_PROBLEM DESCRIPTION_.
Answer these from the post on Mocha:
(a) Which test framework was used at Yahoo?
(b) What command installs Mocha?
(c) In the sample test case, what should indexOf return when the value is not present?

Tuesday, April 24, 2012

Mocha is a feature-rich JavaScript test framework running on Node and the browser, making asynchronous testing simple and fun. Mocha tests run serially, allowing for flexible and accurate reporting, while mapping uncaught exceptions to the correct test cases. --- http://visionmedia.github.com/mocha/

Okay, the modern fashion is for the developer to write unit tests alongside their code.  In the Node community there has been several unit testing frameworks developed with different approaches in mind.  While at Yahoo I was using YUITest because, well, YUI is Yahoo's thing and we thought it would be best to use Yahoo's thing.  While it worked fairly well on Node, it had a major issue in that it did little to help us with testing asynchronous code.  I haven't looked at too many of the other unit test frameworks, but recently came across Mocha and it looks pretty nice, and has a nice solution for testing asynchronous code.

Installs with npm:  $ npm install -g mocha

An example of a test case is:
describe('Array', function(){
  describe('#indexOf()', function(){
    it('should return -1 when the value is not present', function(){
      [1,2,3].indexOf(5).should.equal(-1);
      [1,2,3].indexOf(0).should.equal(-1);
    })
  })
})

_STUDY MATERIAL_.
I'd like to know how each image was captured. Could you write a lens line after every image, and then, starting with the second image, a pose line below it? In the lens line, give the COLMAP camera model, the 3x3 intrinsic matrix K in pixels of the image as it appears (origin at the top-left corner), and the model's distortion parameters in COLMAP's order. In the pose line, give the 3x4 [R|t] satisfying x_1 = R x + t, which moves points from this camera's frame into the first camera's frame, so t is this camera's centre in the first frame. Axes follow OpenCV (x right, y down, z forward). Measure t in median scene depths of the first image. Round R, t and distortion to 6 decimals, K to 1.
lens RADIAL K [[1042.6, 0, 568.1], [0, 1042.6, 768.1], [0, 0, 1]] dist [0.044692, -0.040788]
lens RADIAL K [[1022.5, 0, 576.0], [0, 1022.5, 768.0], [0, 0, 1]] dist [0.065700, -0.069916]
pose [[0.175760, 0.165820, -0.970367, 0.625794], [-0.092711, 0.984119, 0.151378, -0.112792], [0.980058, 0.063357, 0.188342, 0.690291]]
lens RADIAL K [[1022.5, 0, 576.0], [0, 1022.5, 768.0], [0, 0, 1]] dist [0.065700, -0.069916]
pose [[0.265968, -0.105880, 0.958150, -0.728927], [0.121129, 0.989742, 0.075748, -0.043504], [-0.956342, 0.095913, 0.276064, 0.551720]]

...

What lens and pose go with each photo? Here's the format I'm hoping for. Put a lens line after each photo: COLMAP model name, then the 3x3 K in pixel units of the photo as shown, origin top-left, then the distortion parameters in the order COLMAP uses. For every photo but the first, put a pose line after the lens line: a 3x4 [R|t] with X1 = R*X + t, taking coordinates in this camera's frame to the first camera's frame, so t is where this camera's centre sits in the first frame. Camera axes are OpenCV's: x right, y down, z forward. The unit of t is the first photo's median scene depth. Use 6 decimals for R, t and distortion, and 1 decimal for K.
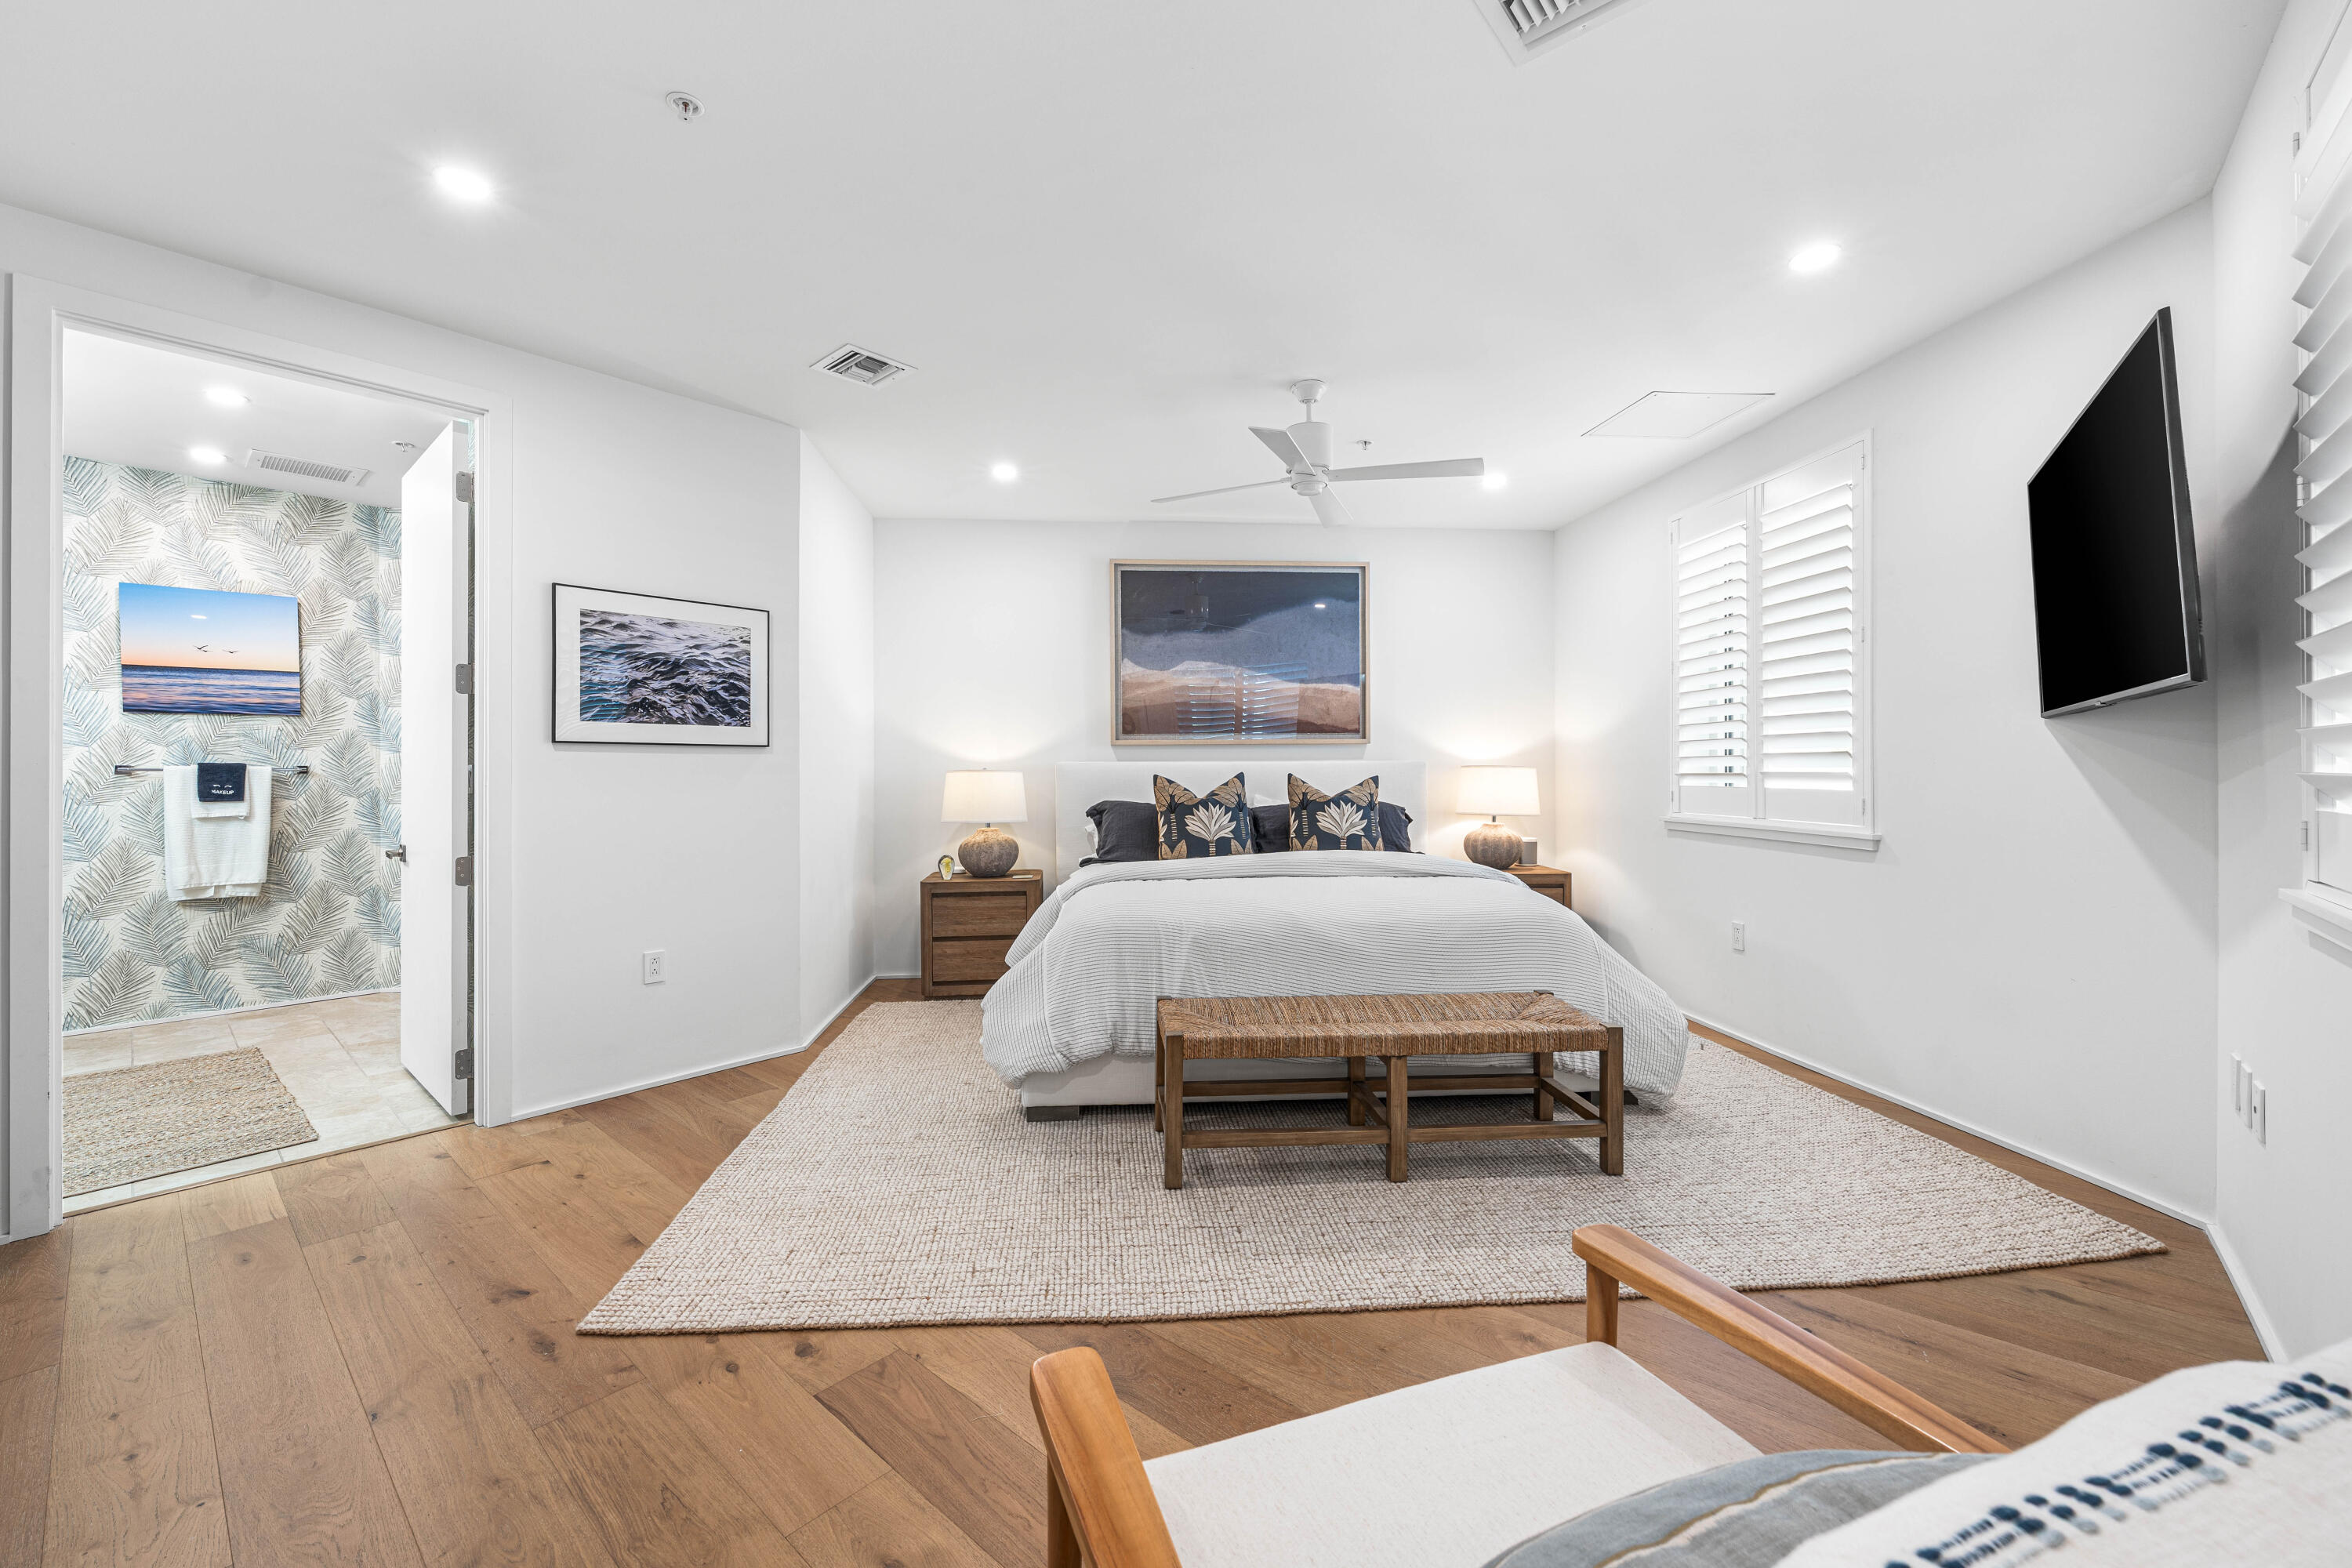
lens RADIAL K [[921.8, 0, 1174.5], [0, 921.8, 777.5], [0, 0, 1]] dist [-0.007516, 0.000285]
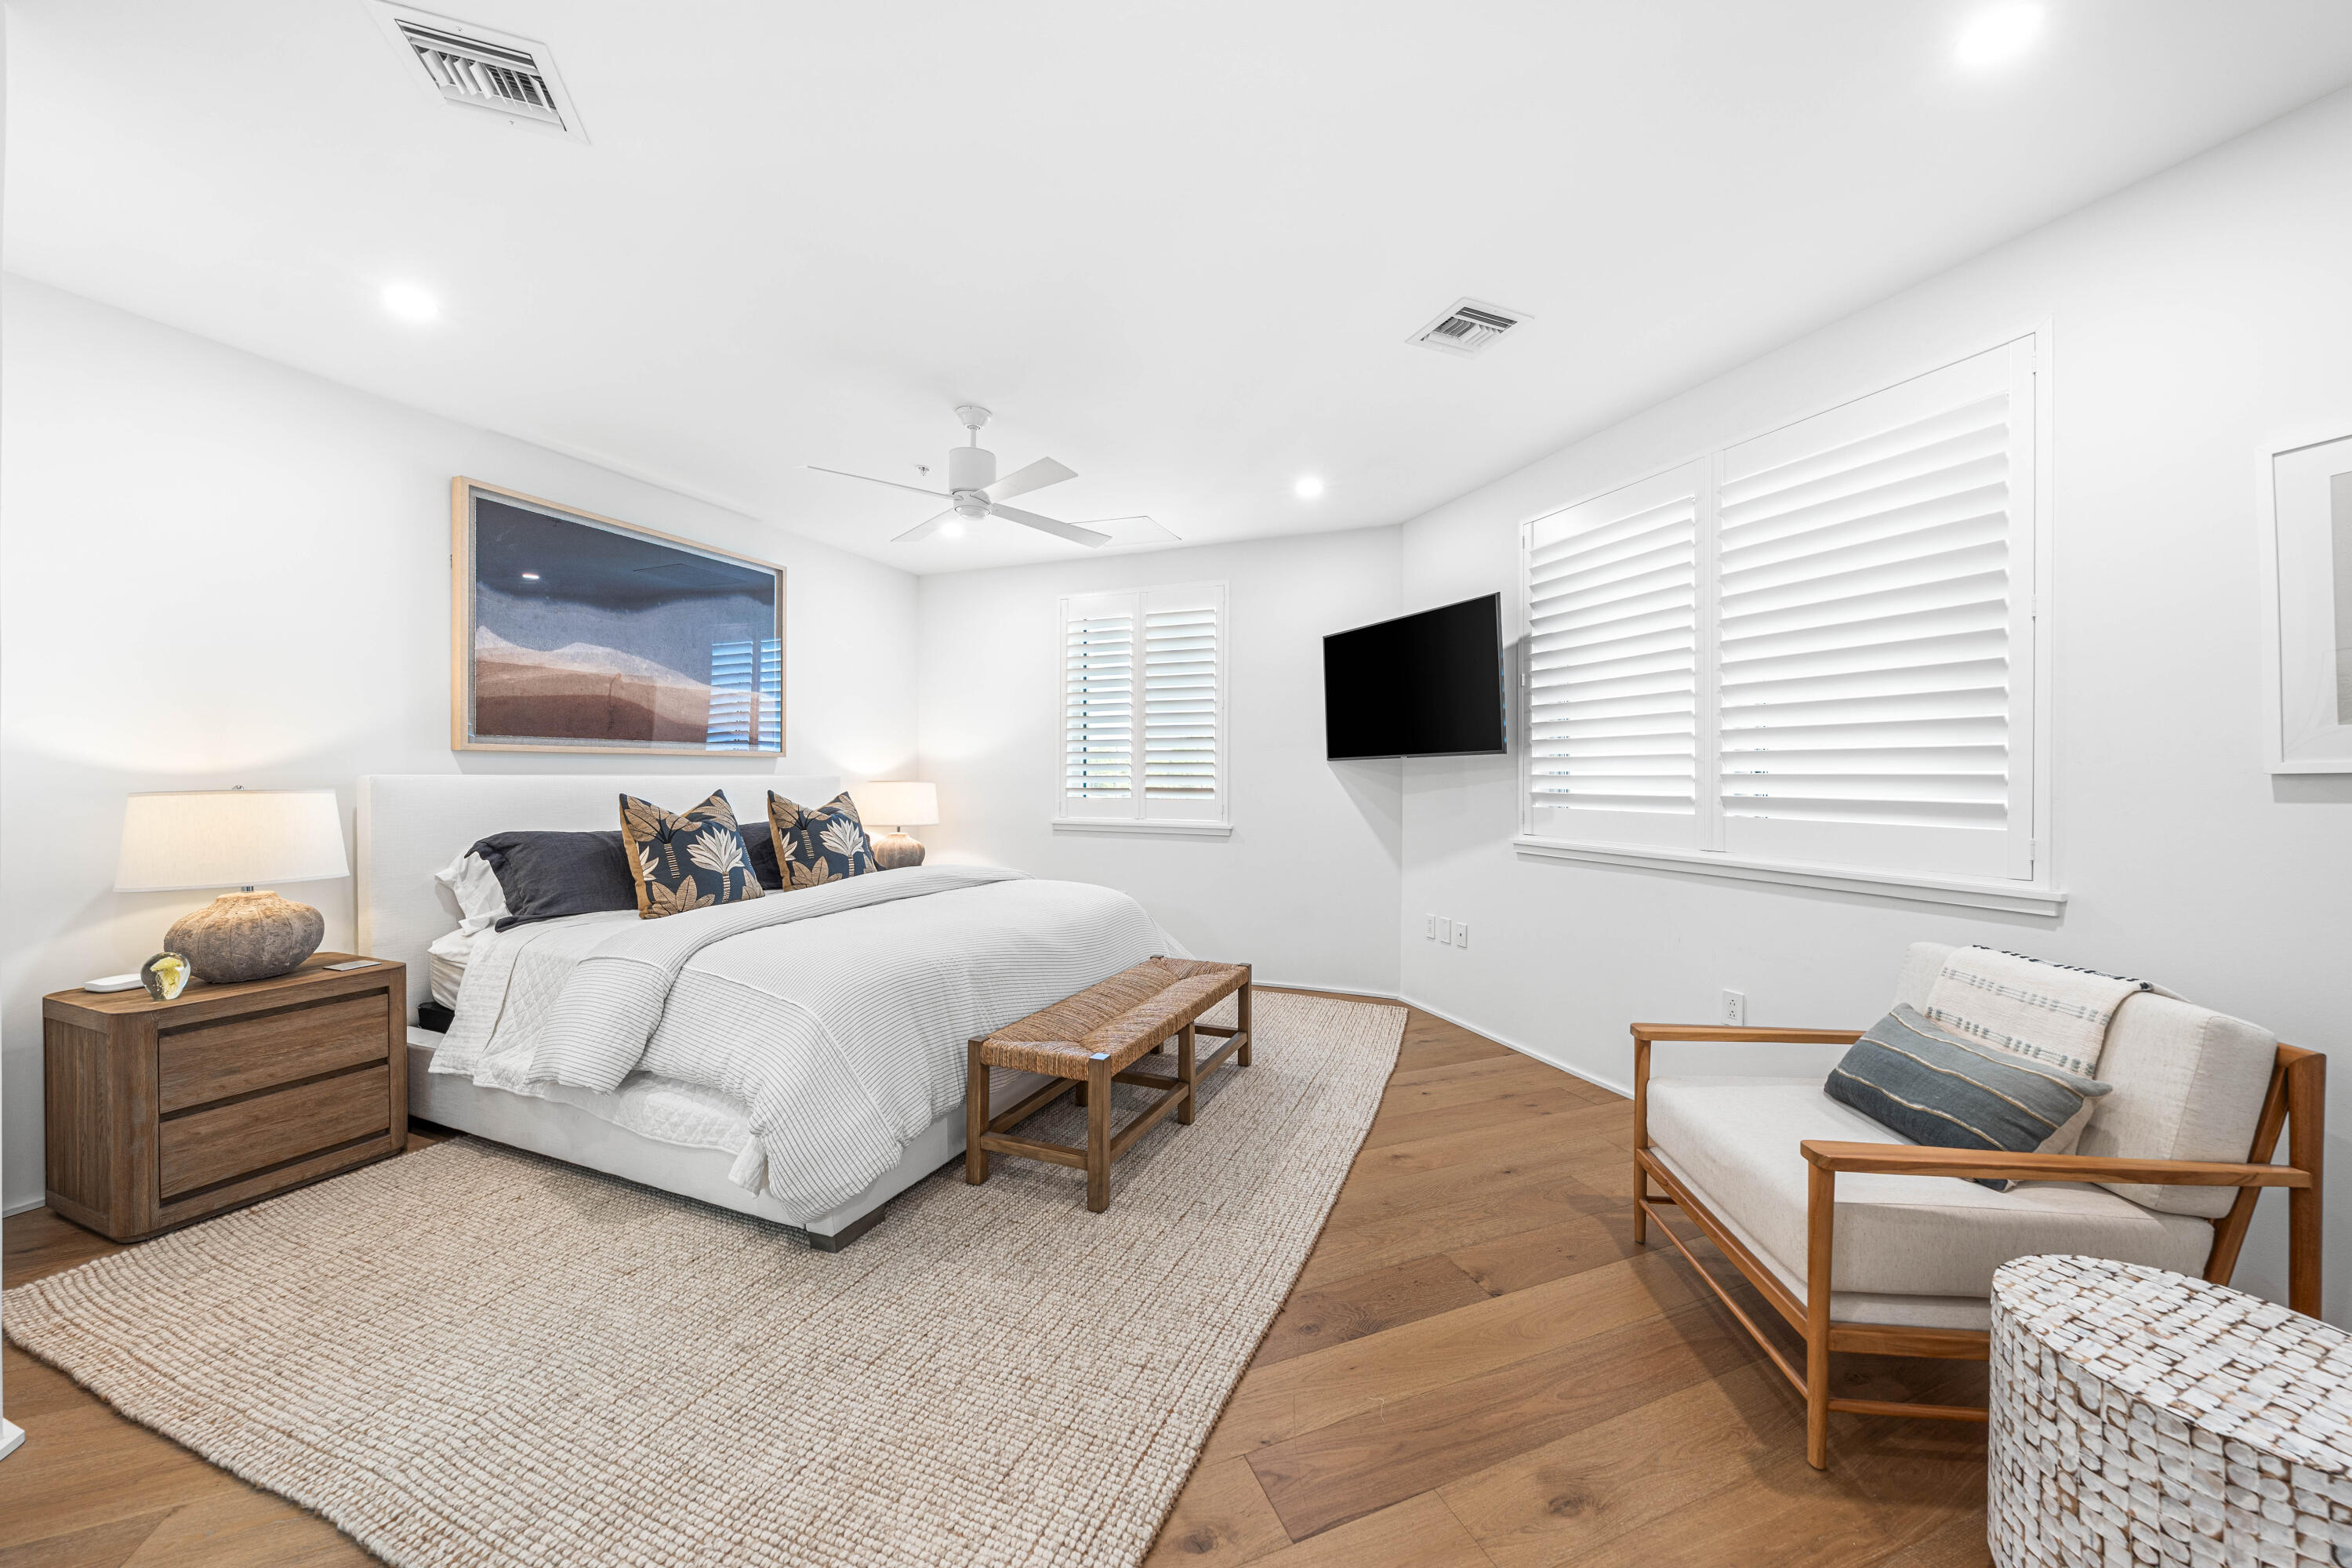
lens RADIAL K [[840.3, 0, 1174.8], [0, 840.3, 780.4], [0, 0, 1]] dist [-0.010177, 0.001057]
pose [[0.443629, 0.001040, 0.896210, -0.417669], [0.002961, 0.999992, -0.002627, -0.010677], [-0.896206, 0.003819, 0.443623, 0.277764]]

_WRITTEN SOLUTION_.
(a) YUITest
(b) $ npm install -g mocha
(c) -1